§ Brief: Lay out every line of the material as a Markdown table with the columns Row and Line, numbering the rows and skipping blank lines.

§ Data excerpts:

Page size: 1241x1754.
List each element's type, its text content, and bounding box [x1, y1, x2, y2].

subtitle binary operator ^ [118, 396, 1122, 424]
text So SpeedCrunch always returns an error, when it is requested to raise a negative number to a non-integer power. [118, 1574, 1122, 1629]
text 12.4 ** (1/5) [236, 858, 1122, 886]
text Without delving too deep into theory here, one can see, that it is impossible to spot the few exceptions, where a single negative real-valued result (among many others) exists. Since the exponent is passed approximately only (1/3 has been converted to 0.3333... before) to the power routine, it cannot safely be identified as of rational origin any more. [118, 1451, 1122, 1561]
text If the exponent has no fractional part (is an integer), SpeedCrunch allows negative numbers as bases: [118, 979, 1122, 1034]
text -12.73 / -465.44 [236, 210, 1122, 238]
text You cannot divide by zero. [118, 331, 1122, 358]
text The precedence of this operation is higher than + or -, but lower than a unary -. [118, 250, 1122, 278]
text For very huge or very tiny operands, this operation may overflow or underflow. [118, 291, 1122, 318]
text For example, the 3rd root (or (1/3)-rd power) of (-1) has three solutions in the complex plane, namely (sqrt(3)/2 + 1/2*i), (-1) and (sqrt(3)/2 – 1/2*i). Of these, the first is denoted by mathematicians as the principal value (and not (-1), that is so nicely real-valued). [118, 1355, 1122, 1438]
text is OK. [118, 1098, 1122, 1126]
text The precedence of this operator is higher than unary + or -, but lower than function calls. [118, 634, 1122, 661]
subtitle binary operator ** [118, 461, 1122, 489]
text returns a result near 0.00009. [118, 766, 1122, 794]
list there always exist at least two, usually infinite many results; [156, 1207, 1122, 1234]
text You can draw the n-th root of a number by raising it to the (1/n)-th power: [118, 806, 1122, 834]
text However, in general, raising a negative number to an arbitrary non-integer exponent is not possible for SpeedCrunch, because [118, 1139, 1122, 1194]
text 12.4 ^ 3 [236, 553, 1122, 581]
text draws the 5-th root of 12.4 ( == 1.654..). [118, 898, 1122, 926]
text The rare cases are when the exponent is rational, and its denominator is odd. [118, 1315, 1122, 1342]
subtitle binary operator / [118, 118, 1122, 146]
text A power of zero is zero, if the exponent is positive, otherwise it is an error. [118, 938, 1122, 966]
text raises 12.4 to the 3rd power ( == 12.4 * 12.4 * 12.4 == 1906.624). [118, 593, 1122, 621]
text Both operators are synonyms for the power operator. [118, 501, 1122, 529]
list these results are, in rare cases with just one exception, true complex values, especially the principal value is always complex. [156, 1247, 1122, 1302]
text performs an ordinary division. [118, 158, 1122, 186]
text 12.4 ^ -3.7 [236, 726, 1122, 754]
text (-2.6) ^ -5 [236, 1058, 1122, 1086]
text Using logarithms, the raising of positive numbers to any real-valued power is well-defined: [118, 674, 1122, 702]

§ Written solution:
| Row | Line |
|---|---|
| 1 | Page size: 1241x1754. |
| 2 | List each element's type, its text content, and bounding box [x1, y1, x2, y2]. |
| 3 | subtitle binary operator ^ [118, 396, 1122, 424] |
| 4 | text So SpeedCrunch always returns an error, when it is requested to raise a negative number to a non-integer power. [118, 1574, 1122, 1629] |
| 5 | text 12.4 ** (1/5) [236, 858, 1122, 886] |
| 6 | text Without delving too deep into theory here, one can see, that it is impossible to spot the few exceptions, where a single negative real-valued result (among many others) exists. Since the exponent is passed approximately only (1/3 has been converted to 0.3333... before) to the power routine, it cannot safely be identified as of rational origin any more. [118, 1451, 1122, 1561] |
| 7 | text If the exponent has no fractional part (is an integer), SpeedCrunch allows negative numbers as bases: [118, 979, 1122, 1034] |
| 8 | text -12.73 / -465.44 [236, 210, 1122, 238] |
| 9 | text You cannot divide by zero. [118, 331, 1122, 358] |
| 10 | text The precedence of this operation is higher than + or -, but lower than a unary -. [118, 250, 1122, 278] |
| 11 | text For very huge or very tiny operands, this operation may overflow or underflow. [118, 291, 1122, 318] |
| 12 | text For example, the 3rd root (or (1/3)-rd power) of (-1) has three solutions in the complex plane, namely (sqrt(3)/2 + 1/2*i), (-1) and (sqrt(3)/2 – 1/2*i). Of these, the first is denoted by mathematicians as the principal value (and not (-1), that is so nicely real-valued). [118, 1355, 1122, 1438] |
| 13 | text is OK. [118, 1098, 1122, 1126] |
| 14 | text The precedence of this operator is higher than unary + or -, but lower than function calls. [118, 634, 1122, 661] |
| 15 | subtitle binary operator ** [118, 461, 1122, 489] |
| 16 | text returns a result near 0.00009. [118, 766, 1122, 794] |
| 17 | list there always exist at least two, usually infinite many results; [156, 1207, 1122, 1234] |
| 18 | text You can draw the n-th root of a number by raising it to the (1/n)-th power: [118, 806, 1122, 834] |
| 19 | text However, in general, raising a negative number to an arbitrary non-integer exponent is not possible for SpeedCrunch, because [118, 1139, 1122, 1194] |
| 20 | text 12.4 ^ 3 [236, 553, 1122, 581] |
| 21 | text draws the 5-th root of 12.4 ( == 1.654..). [118, 898, 1122, 926] |
| 22 | text The rare cases are when the exponent is rational, and its denominator is odd. [118, 1315, 1122, 1342] |
| 23 | subtitle binary operator / [118, 118, 1122, 146] |
| 24 | text A power of zero is zero, if the exponent is positive, otherwise it is an error. [118, 938, 1122, 966] |
| 25 | text raises 12.4 to the 3rd power ( == 12.4 * 12.4 * 12.4 == 1906.624). [118, 593, 1122, 621] |
| 26 | text Both operators are synonyms for the power operator. [118, 501, 1122, 529] |
| 27 | list these results are, in rare cases with just one exception, true complex values, especially the principal value is always complex. [156, 1247, 1122, 1302] |
| 28 | text performs an ordinary division. [118, 158, 1122, 186] |
| 29 | text 12.4 ^ -3.7 [236, 726, 1122, 754] |
| 30 | text (-2.6) ^ -5 [236, 1058, 1122, 1086] |
| 31 | text Using logarithms, the raising of positive numbers to any real-valued power is well-defined: [118, 674, 1122, 702] |